Großmann habe zudem eine enorme Verunsicherung des Kapitalmarktes durch die Politik beklagt. Seit Mai 2010 habe der Kurswert des Konzerns um 13 Milliarden Euro abgenommen. Diese Summe sei weit überhöht im Vergleich zu den tatsächlichen Belastungen durch den Ausstieg aus der Kernenergie.

Diese Kosten könne der Konzern mittel- bis langfristig zumindest teilweise ausgleichen: etwa durch steigende Strompreise. In Folge der Abschaltung der älteren Kernkraftwerke seien die Großhandelspreise um zehn Prozent gestiegen. Insgesamt fehlten RWE zunächst aber in den nächsten Jahren mehrere Milliarden Euro.

Weiter habe der Konzern-Chef vor den kommunalen Aktionären deutlich gemacht, dass höhere Dividenden nicht möglich seien. Die Verschuldung des Konzern könne sich weiter verschlechtern, die Ratingagenturen, die über ihre Bonitätsnoten die Höhe der Zinszahlungen von RWE bestimmen, stünden einer höheren Ausschüttung entgegen.

Großmann habe vor diesem Hintergrund auch Spekulationen über eine Kapitalerhöhung, weitere Verkäufe sowie die Suche nach einem Partner angesprochen. Dabei habe er auf die Aufsichtsratssitzung im August verwiesen, die Öffentlichkeit solle Mitte August über die strategischen Schritte informiert werden. Dabei habe der Konzernchef auf die Beschäftigungsgarantie bis Ende 2012 verwiesen.
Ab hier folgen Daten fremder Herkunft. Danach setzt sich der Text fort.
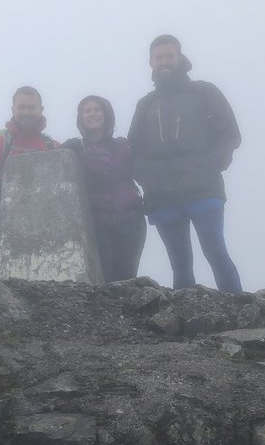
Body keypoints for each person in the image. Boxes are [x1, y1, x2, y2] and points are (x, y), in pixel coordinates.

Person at [128, 35, 243, 292]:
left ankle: (240, 310)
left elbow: (230, 135)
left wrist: (210, 166)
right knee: (179, 263)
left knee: (216, 252)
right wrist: (147, 176)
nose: (164, 61)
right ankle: (185, 316)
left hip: (204, 188)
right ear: (151, 62)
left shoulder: (204, 92)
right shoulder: (146, 104)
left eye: (169, 56)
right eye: (159, 57)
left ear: (179, 58)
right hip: (161, 194)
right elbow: (133, 149)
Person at [0, 86, 60, 274]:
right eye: (21, 107)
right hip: (3, 231)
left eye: (31, 107)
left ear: (41, 110)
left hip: (48, 235)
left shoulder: (53, 147)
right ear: (13, 110)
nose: (26, 112)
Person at [64, 95, 145, 281]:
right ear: (80, 117)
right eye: (87, 111)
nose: (92, 114)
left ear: (106, 114)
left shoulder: (123, 145)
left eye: (97, 110)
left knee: (127, 277)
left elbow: (142, 171)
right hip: (97, 224)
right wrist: (63, 150)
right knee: (104, 277)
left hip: (130, 219)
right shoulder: (75, 148)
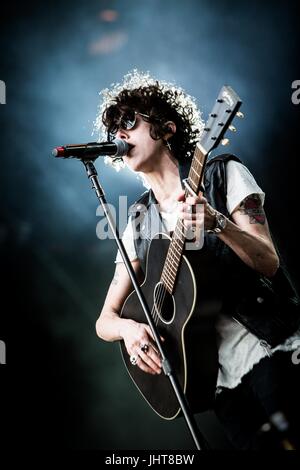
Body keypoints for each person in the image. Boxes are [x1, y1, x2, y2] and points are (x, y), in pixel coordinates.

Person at [95, 70, 300, 449]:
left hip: (271, 351)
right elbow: (104, 320)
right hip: (216, 383)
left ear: (168, 128)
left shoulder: (223, 174)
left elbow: (269, 262)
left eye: (129, 121)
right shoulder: (137, 223)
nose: (119, 136)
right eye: (114, 131)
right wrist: (129, 331)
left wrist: (217, 222)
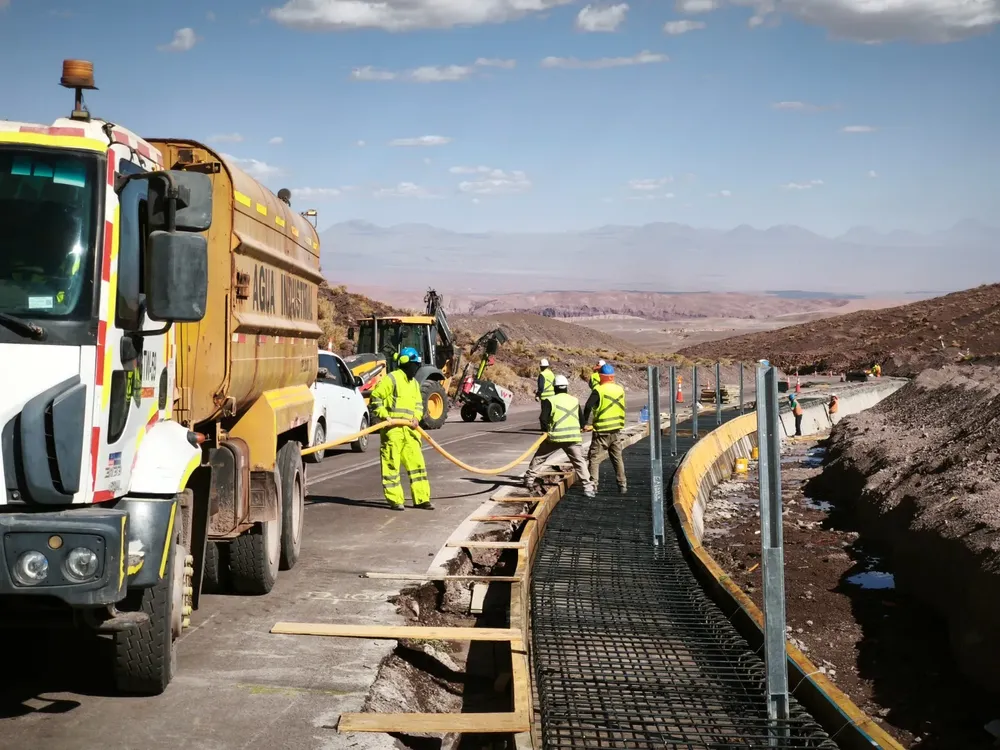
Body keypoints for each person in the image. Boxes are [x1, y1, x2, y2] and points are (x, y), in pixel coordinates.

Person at [370, 346, 432, 512]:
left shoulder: (413, 384)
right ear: (405, 363)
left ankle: (422, 499)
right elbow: (376, 398)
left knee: (417, 466)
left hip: (410, 431)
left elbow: (419, 405)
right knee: (391, 467)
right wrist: (384, 415)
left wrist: (416, 418)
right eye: (415, 364)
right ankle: (395, 500)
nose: (417, 367)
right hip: (393, 431)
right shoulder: (393, 379)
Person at [523, 374, 596, 498]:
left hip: (555, 437)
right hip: (573, 438)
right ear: (566, 387)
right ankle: (588, 488)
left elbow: (543, 419)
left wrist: (546, 431)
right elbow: (581, 420)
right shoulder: (574, 400)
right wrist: (584, 426)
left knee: (540, 457)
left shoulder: (550, 401)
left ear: (555, 387)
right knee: (579, 463)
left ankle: (529, 480)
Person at [583, 364, 627, 493]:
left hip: (601, 431)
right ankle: (622, 484)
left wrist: (584, 423)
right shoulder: (620, 389)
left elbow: (588, 406)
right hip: (616, 431)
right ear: (612, 377)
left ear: (601, 376)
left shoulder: (599, 390)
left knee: (594, 458)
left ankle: (593, 486)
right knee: (617, 458)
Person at [536, 357, 555, 431]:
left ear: (541, 366)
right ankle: (551, 427)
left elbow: (541, 387)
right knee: (551, 413)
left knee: (544, 414)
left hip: (545, 397)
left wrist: (538, 394)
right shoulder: (551, 373)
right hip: (552, 396)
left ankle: (545, 429)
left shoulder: (542, 374)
Nachdem Großmann jüngst von einer wachsenden Gefahr einer feindlichen Übernahme gewarnt hatte, habe er nun gesagt: Die Gefahr einer schnellen feindlichen Übernahme sei nicht gegeben. Deutschland werde für RWE der relevante Markt bleiben, auch wenn RWE international im europäischen Ausland wachsen wolle. 70 Prozent der künftigen Investitionen entfielen auf die Energiewende. RWE sei es ernst mit der Energiewende.